## WHAT THE TASK ASKS
Edit the lines beginning with the line that contains "RIGHTS AND REMEDIES." and continuing through the line that contains "provision of law.", replacing "supersede" with "override" and leaving everything else unchanged. Give only those lines.

===== EXTRACTED MATERIAL

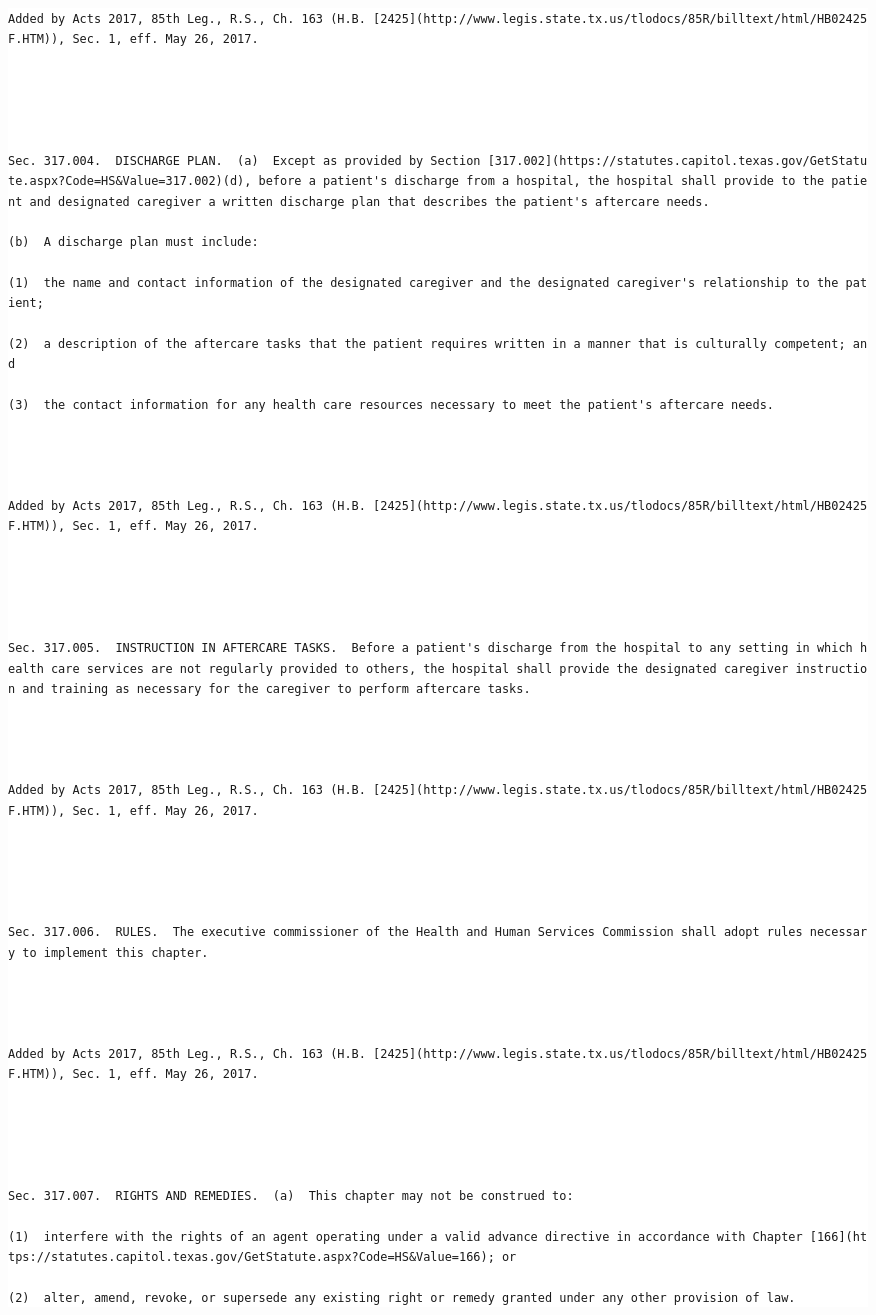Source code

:     
    
    
    Added by Acts 2017, 85th Leg., R.S., Ch. 163 (H.B. [2425](http://www.legis.state.tx.us/tlodocs/85R/billtext/html/HB02425F.HTM)), Sec. 1, eff. May 26, 2017.
    
    
    
    
    
    Sec. 317.004.  DISCHARGE PLAN.  (a)  Except as provided by Section [317.002](https://statutes.capitol.texas.gov/GetStatute.aspx?Code=HS&Value=317.002)(d), before a patient's discharge from a hospital, the hospital shall provide to the patient and designated caregiver a written discharge plan that describes the patient's aftercare needs.
    
    (b)  A discharge plan must include:
    
    (1)  the name and contact information of the designated caregiver and the designated caregiver's relationship to the patient;
    
    (2)  a description of the aftercare tasks that the patient requires written in a manner that is culturally competent; and
    
    (3)  the contact information for any health care resources necessary to meet the patient's aftercare needs.
    
    
    
    
    Added by Acts 2017, 85th Leg., R.S., Ch. 163 (H.B. [2425](http://www.legis.state.tx.us/tlodocs/85R/billtext/html/HB02425F.HTM)), Sec. 1, eff. May 26, 2017.
    
    
    
    
    
    Sec. 317.005.  INSTRUCTION IN AFTERCARE TASKS.  Before a patient's discharge from the hospital to any setting in which health care services are not regularly provided to others, the hospital shall provide the designated caregiver instruction and training as necessary for the caregiver to perform aftercare tasks.
    
    
    
    
    Added by Acts 2017, 85th Leg., R.S., Ch. 163 (H.B. [2425](http://www.legis.state.tx.us/tlodocs/85R/billtext/html/HB02425F.HTM)), Sec. 1, eff. May 26, 2017.
    
    
    
    
    
    Sec. 317.006.  RULES.  The executive commissioner of the Health and Human Services Commission shall adopt rules necessary to implement this chapter.
    
    
    
    
    Added by Acts 2017, 85th Leg., R.S., Ch. 163 (H.B. [2425](http://www.legis.state.tx.us/tlodocs/85R/billtext/html/HB02425F.HTM)), Sec. 1, eff. May 26, 2017.
    
    
    
    
    
    Sec. 317.007.  RIGHTS AND REMEDIES.  (a)  This chapter may not be construed to:
    
    (1)  interfere with the rights of an agent operating under a valid advance directive in accordance with Chapter [166](https://statutes.capitol.texas.gov/GetStatute.aspx?Code=HS&Value=166); or
    
    (2)  alter, amend, revoke, or supersede any existing right or remedy granted under any other provision of law.
    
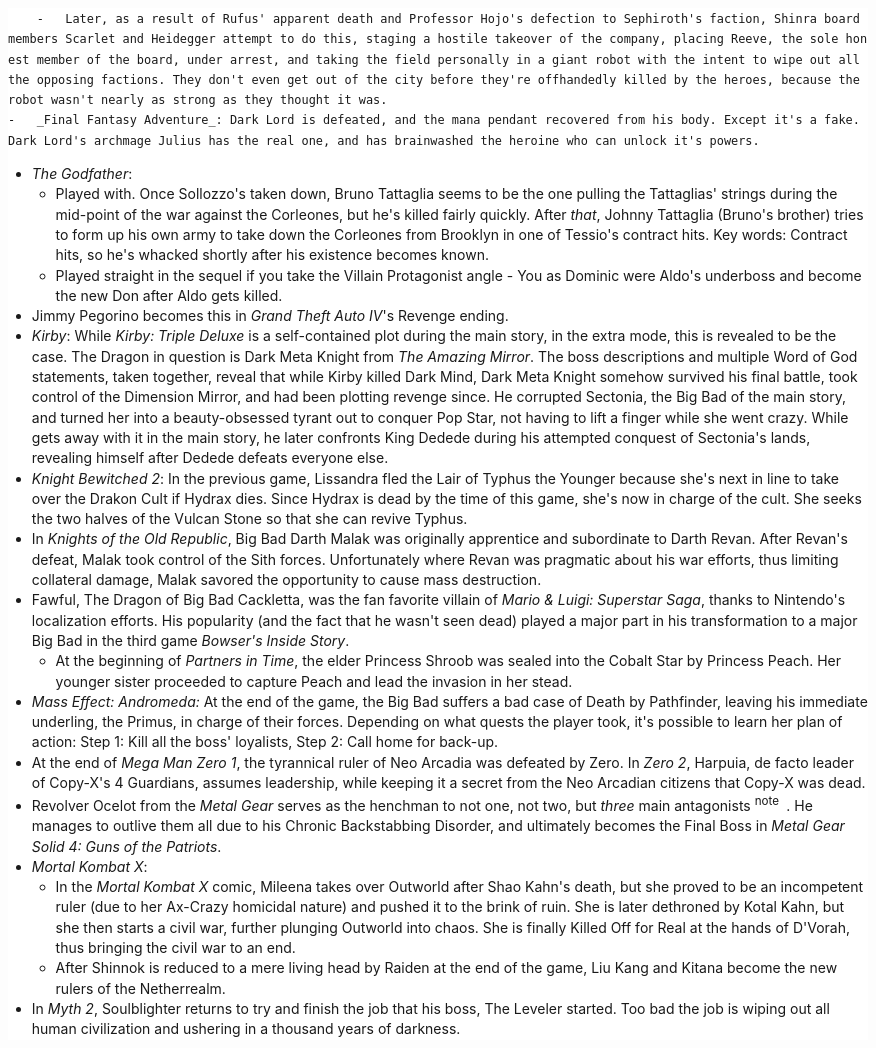         -   Later, as a result of Rufus' apparent death and Professor Hojo's defection to Sephiroth's faction, Shinra board members Scarlet and Heidegger attempt to do this, staging a hostile takeover of the company, placing Reeve, the sole honest member of the board, under arrest, and taking the field personally in a giant robot with the intent to wipe out all the opposing factions. They don't even get out of the city before they're offhandedly killed by the heroes, because the robot wasn't nearly as strong as they thought it was.
    -   _Final Fantasy Adventure_: Dark Lord is defeated, and the mana pendant recovered from his body. Except it's a fake. Dark Lord's archmage Julius has the real one, and has brainwashed the heroine who can unlock it's powers.
-   _The Godfather_:
    -   Played with. Once Sollozzo's taken down, Bruno Tattaglia seems to be the one pulling the Tattaglias' strings during the mid-point of the war against the Corleones, but he's killed fairly quickly. After _that_, Johnny Tattaglia (Bruno's brother) tries to form up his own army to take down the Corleones from Brooklyn in one of Tessio's contract hits. Key words: Contract hits, so he's whacked shortly after his existence becomes known.
    -   Played straight in the sequel if you take the Villain Protagonist angle - You as Dominic were Aldo's underboss and become the new Don after Aldo gets killed.
-   Jimmy Pegorino becomes this in _Grand Theft Auto IV_'s Revenge ending.
-   _Kirby_: While _Kirby: Triple Deluxe_ is a self-contained plot during the main story, in the extra mode, this is revealed to be the case. The Dragon in question is Dark Meta Knight from _The Amazing Mirror_. The boss descriptions and multiple Word of God statements, taken together, reveal that while Kirby killed Dark Mind, Dark Meta Knight somehow survived his final battle, took control of the Dimension Mirror, and had been plotting revenge since. He corrupted Sectonia, the Big Bad of the main story, and turned her into a beauty-obsessed tyrant out to conquer Pop Star, not having to lift a finger while she went crazy. While gets away with it in the main story, he later confronts King Dedede during his attempted conquest of Sectonia's lands, revealing himself after Dedede defeats everyone else.
-   _Knight Bewitched 2_: In the previous game, Lissandra fled the Lair of Typhus the Younger because she's next in line to take over the Drakon Cult if Hydrax dies. Since Hydrax is dead by the time of this game, she's now in charge of the cult. She seeks the two halves of the Vulcan Stone so that she can revive Typhus.
-   In _Knights of the Old Republic_, Big Bad Darth Malak was originally apprentice and subordinate to Darth Revan. After Revan's defeat, Malak took control of the Sith forces. Unfortunately where Revan was pragmatic about his war efforts, thus limiting collateral damage, Malak savored the opportunity to cause mass destruction.
-   Fawful, The Dragon of Big Bad Cackletta, was the fan favorite villain of _Mario & Luigi: Superstar Saga_, thanks to Nintendo's localization efforts. His popularity (and the fact that he wasn't seen dead) played a major part in his transformation to a major Big Bad in the third game _Bowser's Inside Story_.
    -   At the beginning of _Partners in Time_, the elder Princess Shroob was sealed into the Cobalt Star by Princess Peach. Her younger sister proceeded to capture Peach and lead the invasion in her stead.
-   _Mass Effect: Andromeda:_ At the end of the game, the Big Bad suffers a bad case of Death by Pathfinder, leaving his immediate underling, the Primus, in charge of their forces. Depending on what quests the player took, it's possible to learn her plan of action: Step 1: Kill all the boss' loyalists, Step 2: Call home for back-up.
-   At the end of _Mega Man Zero 1_, the tyrannical ruler of Neo Arcadia was defeated by Zero. In _Zero 2_, Harpuia, de facto leader of Copy-X's 4 Guardians, assumes leadership, while keeping it a secret from the Neo Arcadian citizens that Copy-X was dead.
-   Revolver Ocelot from the _Metal Gear_ serves as the henchman to not one, not two, but _three_ main antagonists <sup>note&nbsp;</sup> . He manages to outlive them all due to his Chronic Backstabbing Disorder, and ultimately becomes the Final Boss in _Metal Gear Solid 4: Guns of the Patriots_.
-   _Mortal Kombat X_:
    -   In the _Mortal Kombat X_ comic, Mileena takes over Outworld after Shao Kahn's death, but she proved to be an incompetent ruler (due to her Ax-Crazy homicidal nature) and pushed it to the brink of ruin. She is later dethroned by Kotal Kahn, but she then starts a civil war, further plunging Outworld into chaos. She is finally Killed Off for Real at the hands of D'Vorah, thus bringing the civil war to an end.
    -   After Shinnok is reduced to a mere living head by Raiden at the end of the game, Liu Kang and Kitana become the new rulers of the Netherrealm.
-   In _Myth 2_, Soulblighter returns to try and finish the job that his boss, The Leveler started. Too bad the job is wiping out all human civilization and ushering in a thousand years of darkness.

==========

## ANSWER SECTION
    Sec. 317.007.  RIGHTS AND REMEDIES.  (a)  This chapter may not be construed to:
    
    (1)  interfere with the rights of an agent operating under a valid advance directive in accordance with Chapter [166](https://statutes.capitol.texas.gov/GetStatute.aspx?Code=HS&Value=166); or
    
    (2)  alter, amend, revoke, or override any existing right or remedy granted under any other provision of law.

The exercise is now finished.